Work item: Turn the material below into a JSON list of strings with one string per line, leaving out blank lines and the pictures.

Collected data:
________________
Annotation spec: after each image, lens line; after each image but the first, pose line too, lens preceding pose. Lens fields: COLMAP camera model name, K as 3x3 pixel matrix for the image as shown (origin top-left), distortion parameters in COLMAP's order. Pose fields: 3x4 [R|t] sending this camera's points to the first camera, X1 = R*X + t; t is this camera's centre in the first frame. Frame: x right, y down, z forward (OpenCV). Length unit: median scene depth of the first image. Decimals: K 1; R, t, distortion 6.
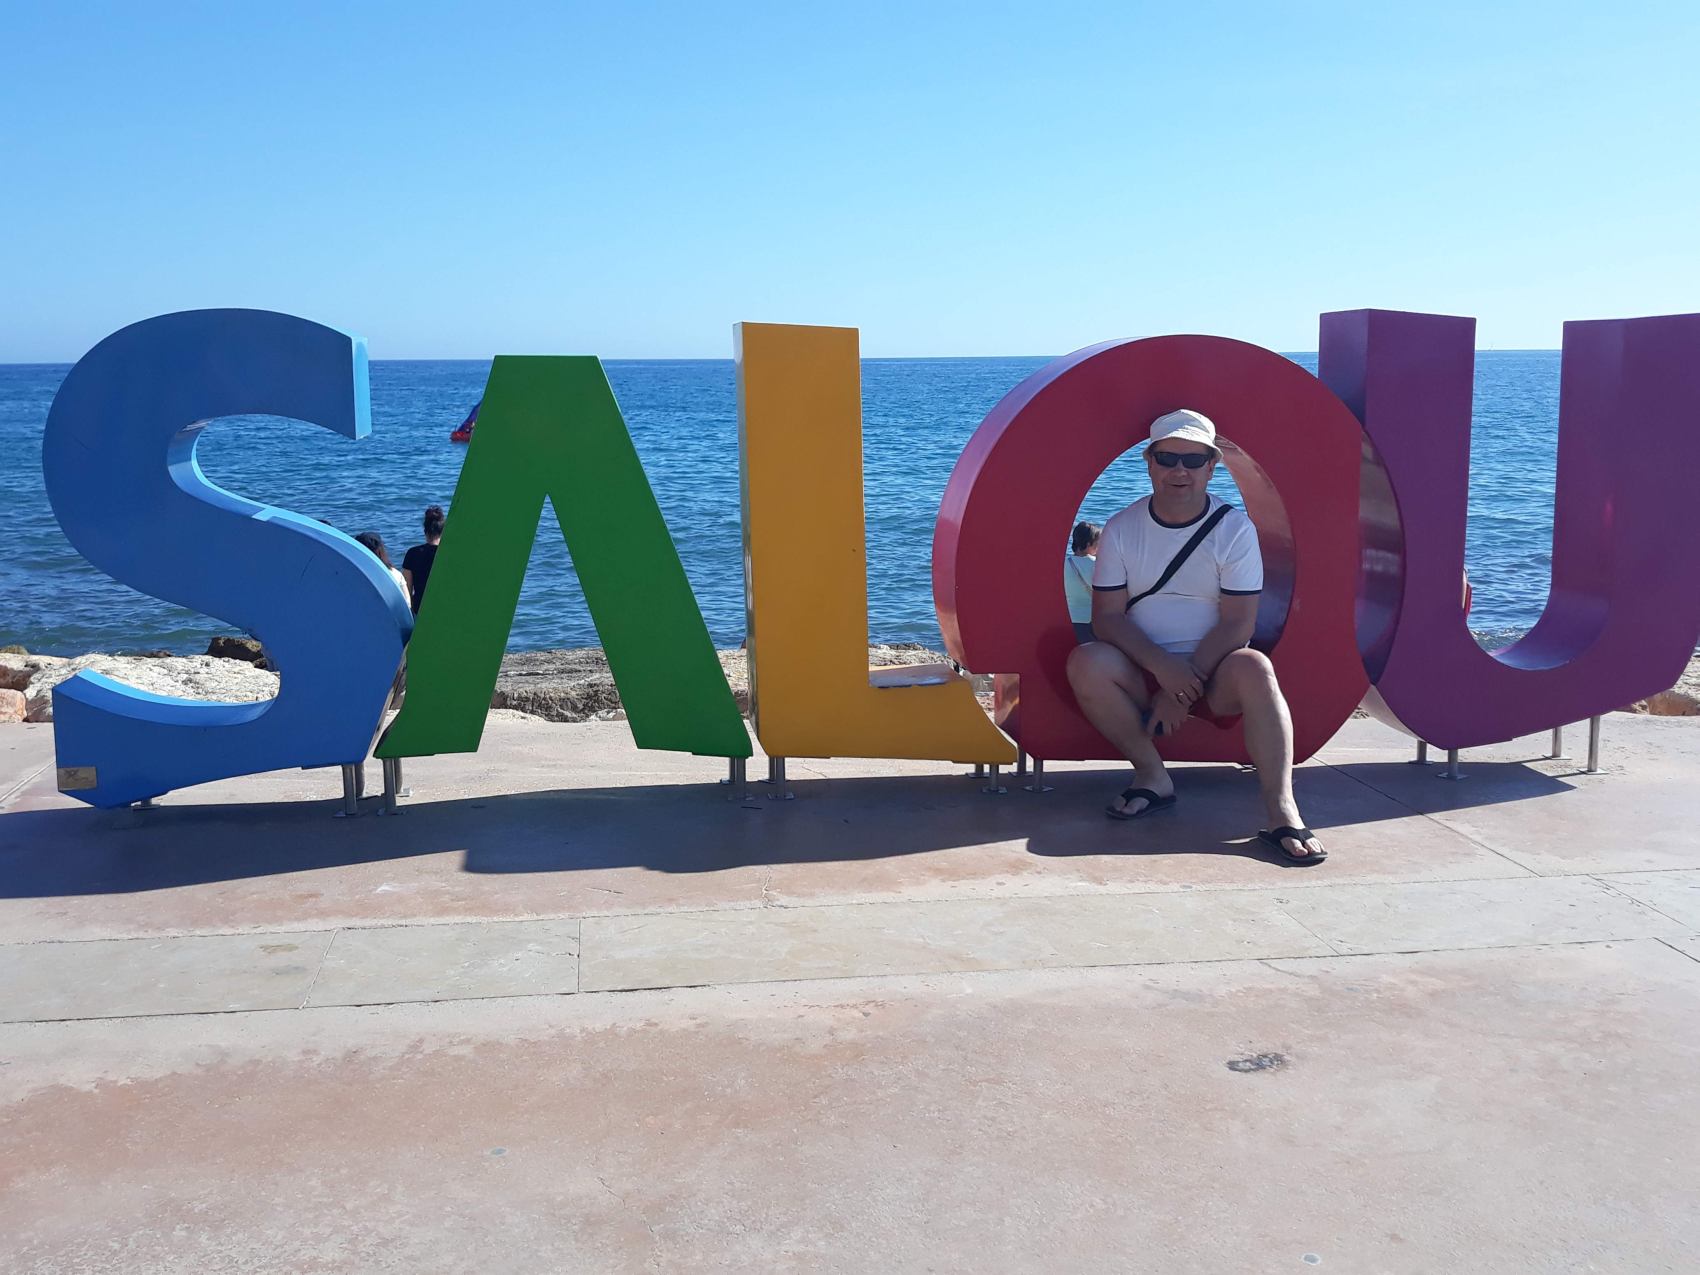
lens RADIAL K [[1579.3, 0, 857.5], [0, 1579.3, 629.1], [0, 0, 1]] dist [0.136355, -0.347286]
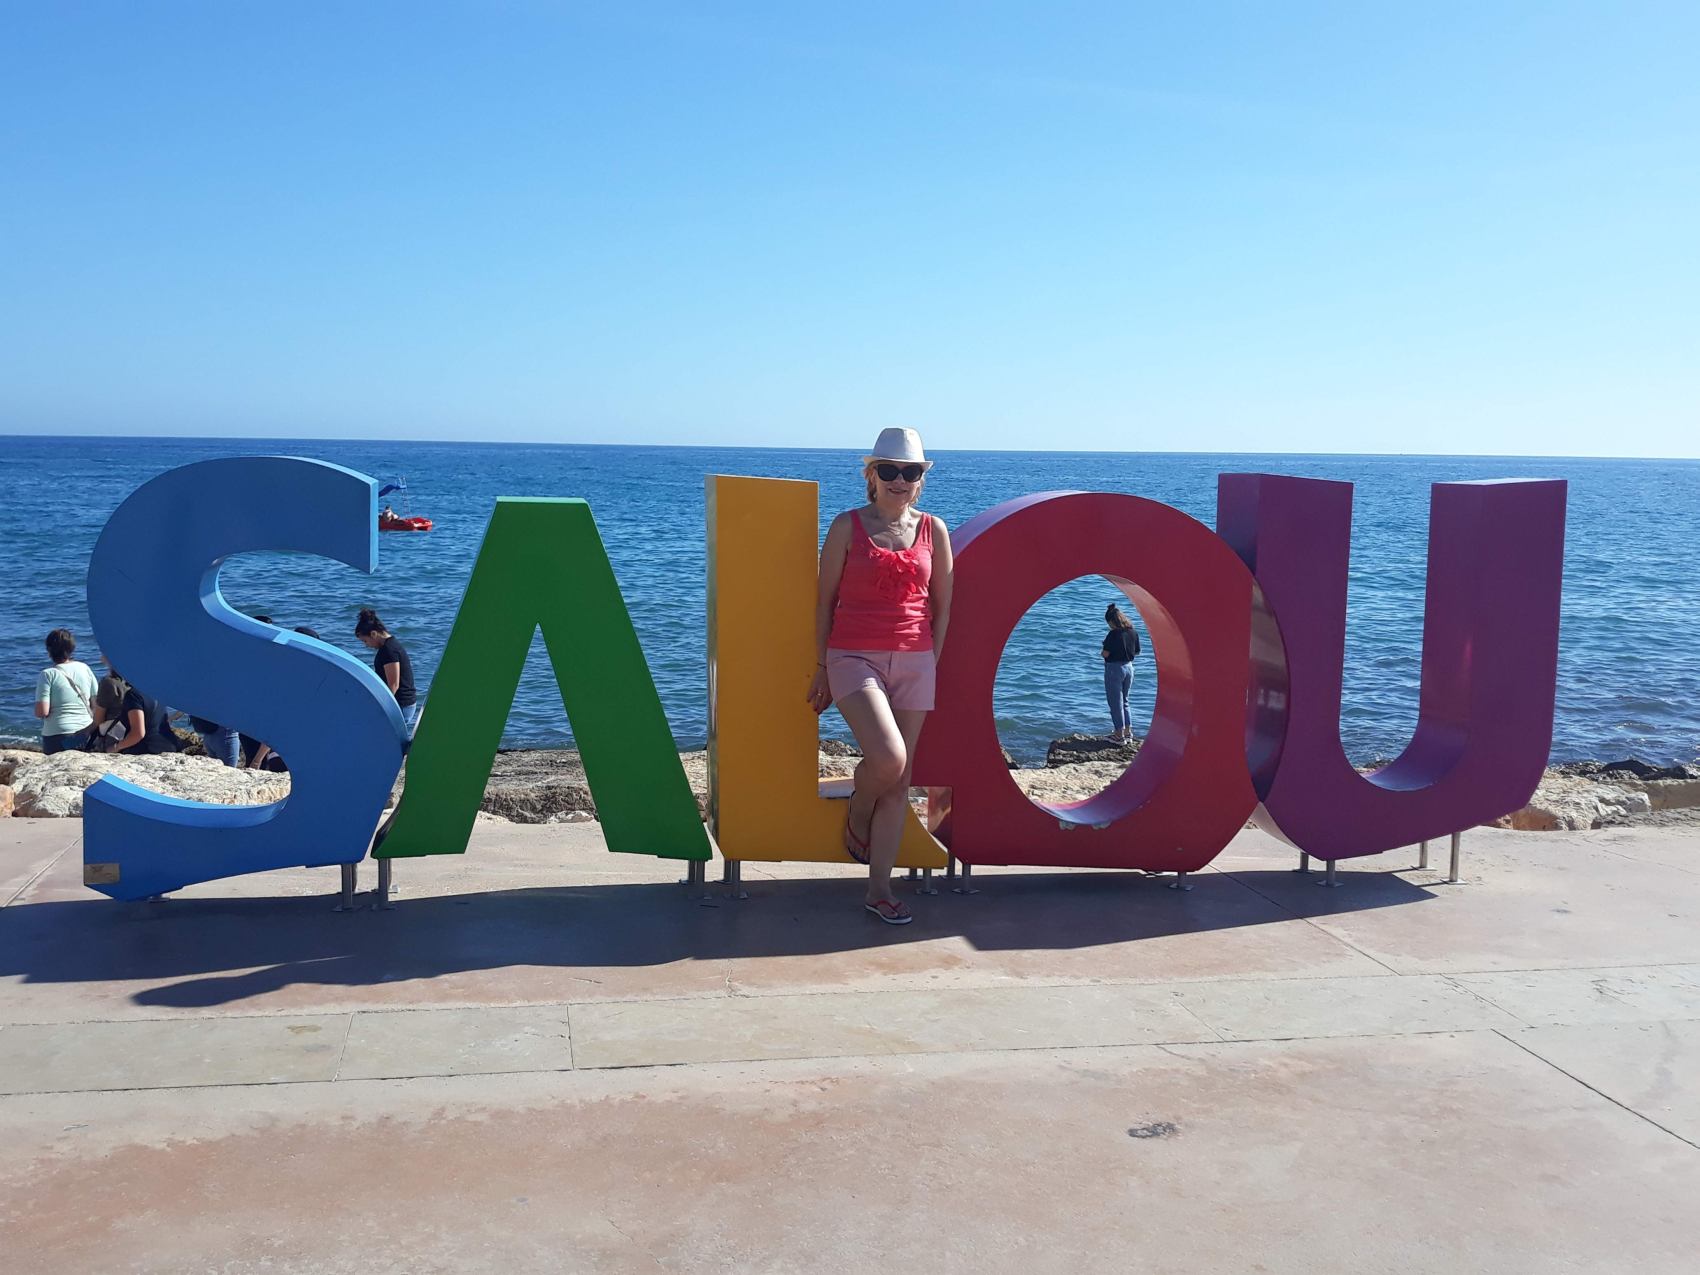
lens RADIAL K [[1579.3, 0, 857.5], [0, 1579.3, 629.1], [0, 0, 1]] dist [0.136355, -0.347286]
pose [[0.998455, 0.020149, 0.051783, -0.033174], [-0.017167, 0.998204, -0.057396, -0.025249], [-0.052847, 0.056419, 0.997008, -0.167760]]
________________
Result for this task:
[
  "Annotation spec: after each image, lens line; after each image but the first, pose line too, lens preceding pose. Lens fields: COLMAP camera model name, K as 3x3 pixel matrix for the image as shown (origin top-left), distortion parameters in COLMAP's order. Pose fields: 3x4 [R|t] sending this camera's points to the first camera, X1 = R*X + t; t is this camera's centre in the first frame. Frame: x right, y down, z forward (OpenCV). Length unit: median scene depth of the first image. Decimals: K 1; R, t, distortion 6.",
  "lens RADIAL K [[1579.3, 0, 857.5], [0, 1579.3, 629.1], [0, 0, 1]] dist [0.136355, -0.347286]",
  "lens RADIAL K [[1579.3, 0, 857.5], [0, 1579.3, 629.1], [0, 0, 1]] dist [0.136355, -0.347286]",
  "pose [[0.998455, 0.020149, 0.051783, -0.033174], [-0.017167, 0.998204, -0.057396, -0.025249], [-0.052847, 0.056419, 0.997008, -0.167760]]"
]